------ KUTIPAN DOKUMEN ------
Agama telah terbiasa memecahkan persoalan ketegangan antara
etika religius dan kebutuhan-kebutuhan hidup yang tidak etis dalam
struktur-struktur kekuatan ekonomi dan politik dunia yang
merelativisasi dan membedakan etika ke dalam etika vokasi organik dan
etika asketis yang berbeda. Di manapun juga, ini dianggap benar bahwa
agama sangat dominan dalam organisasi politik atau menempati status
istimewa, terutama ketika agama menjadi kemuliaan institusional
(Weber, 1967: 232).
Inti dari pemikiran Weber ialah agama atau tingkah laku magi
atau cara berpikir tidak harus dipisahkan dari deretan peristiwa sehari-
hari yang bertujuan tertentu, terutama sejak berakhirnya tindakan
keagamaan dan magi karena pengaruh sosial dan ekonomi (Weber,
xi
1967:1). Agama juga dibedakan sebagai etik berupa pesan Tuhan kepada
manusia, dan magi berupa manipulasi kekuasaan Tuhan untuk
kekuasaan manusia (Weber, 1967). Etik bertalian dengan keyakinan,
sedangkan magi berkaitan dengan kekuasaan atau politik.
------
**TUGAS TERTULIS:**
**1)** Ketik ulang isi catatan, mulai dari baris pertama catatan hingga baris yang memuat "scientific name: Acer platanoides", termasuk baris itu, tanpa mengubah apa pun.
**2)** Lanjutkan kutipan tentang pandangan Weber mengenai agama dan magi dari titik terakhirnya.
------ DATA YANG DIBERIKAN ------
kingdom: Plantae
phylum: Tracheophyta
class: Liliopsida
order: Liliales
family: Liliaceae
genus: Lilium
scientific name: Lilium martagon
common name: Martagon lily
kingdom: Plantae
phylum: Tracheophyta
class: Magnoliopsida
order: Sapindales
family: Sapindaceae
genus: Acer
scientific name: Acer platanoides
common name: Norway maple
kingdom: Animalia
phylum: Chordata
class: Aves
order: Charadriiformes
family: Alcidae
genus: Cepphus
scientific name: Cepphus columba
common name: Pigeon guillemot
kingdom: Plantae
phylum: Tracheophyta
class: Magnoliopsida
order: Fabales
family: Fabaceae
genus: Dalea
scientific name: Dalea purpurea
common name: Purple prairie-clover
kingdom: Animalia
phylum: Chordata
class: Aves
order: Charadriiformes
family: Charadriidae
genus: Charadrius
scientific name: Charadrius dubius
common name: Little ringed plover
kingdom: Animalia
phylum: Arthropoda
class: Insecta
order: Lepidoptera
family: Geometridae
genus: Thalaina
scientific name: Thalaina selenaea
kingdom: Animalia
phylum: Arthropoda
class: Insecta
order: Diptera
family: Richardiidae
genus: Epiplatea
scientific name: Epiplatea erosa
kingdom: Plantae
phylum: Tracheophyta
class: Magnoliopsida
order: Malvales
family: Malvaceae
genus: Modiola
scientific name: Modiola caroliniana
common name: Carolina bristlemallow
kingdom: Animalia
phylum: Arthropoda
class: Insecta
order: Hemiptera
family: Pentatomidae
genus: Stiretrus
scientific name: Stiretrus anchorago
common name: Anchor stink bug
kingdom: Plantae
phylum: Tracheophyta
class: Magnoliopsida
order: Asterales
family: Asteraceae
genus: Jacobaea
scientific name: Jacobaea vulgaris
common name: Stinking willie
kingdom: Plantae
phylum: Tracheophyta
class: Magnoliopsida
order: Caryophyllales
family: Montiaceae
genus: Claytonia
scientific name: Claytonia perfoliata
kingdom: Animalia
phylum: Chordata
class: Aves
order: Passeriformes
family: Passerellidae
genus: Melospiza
------
**JAWABAN AKHIR:**
**1)**
kingdom: Plantae
phylum: Tracheophyta
class: Liliopsida
order: Liliales
family: Liliaceae
genus: Lilium
scientific name: Lilium martagon
common name: Martagon lily
kingdom: Plantae
phylum: Tracheophyta
class: Magnoliopsida
order: Sapindales
family: Sapindaceae
genus: Acer
scientific name: Acer platanoides

**2)**
Bertalian dengan kekerasan, secara apologetik adalah terlalu
sederhana untuk mengklaim bahwa ajaran agama pada dasarnya tidak
memiliki unsur kekerasan, dan hanya manusialah yang membelokan dari
makna sesungguhnya. Dalam kenyataannya akar kekerasan bisa
ditemukan langsung dalam agama, dan oleh karena itu agama bisa
dengan mudah dijadikan kendaraan bagi tendensi kekerasan (Houtart,
1997 : 1).
Kenyataan menunjukkan bahwa sejarah kehidupan manusia,
seperti yang tercantum dalam narasi Kitab Suci, adalah sejarah tentang
kekerasan. Agama secara moralitas memang tidak mengajarkan atau
melakukan kekerasan. Tetapi agama, terutama agama prophetis, akan
melakukan tindakan kekerasan ketika identitas mereka merasa terancam.
Penganut agama ini merasa tindakan kekerasan yang mereka lakukan
dibenarkan oleh "tuhan" mereka.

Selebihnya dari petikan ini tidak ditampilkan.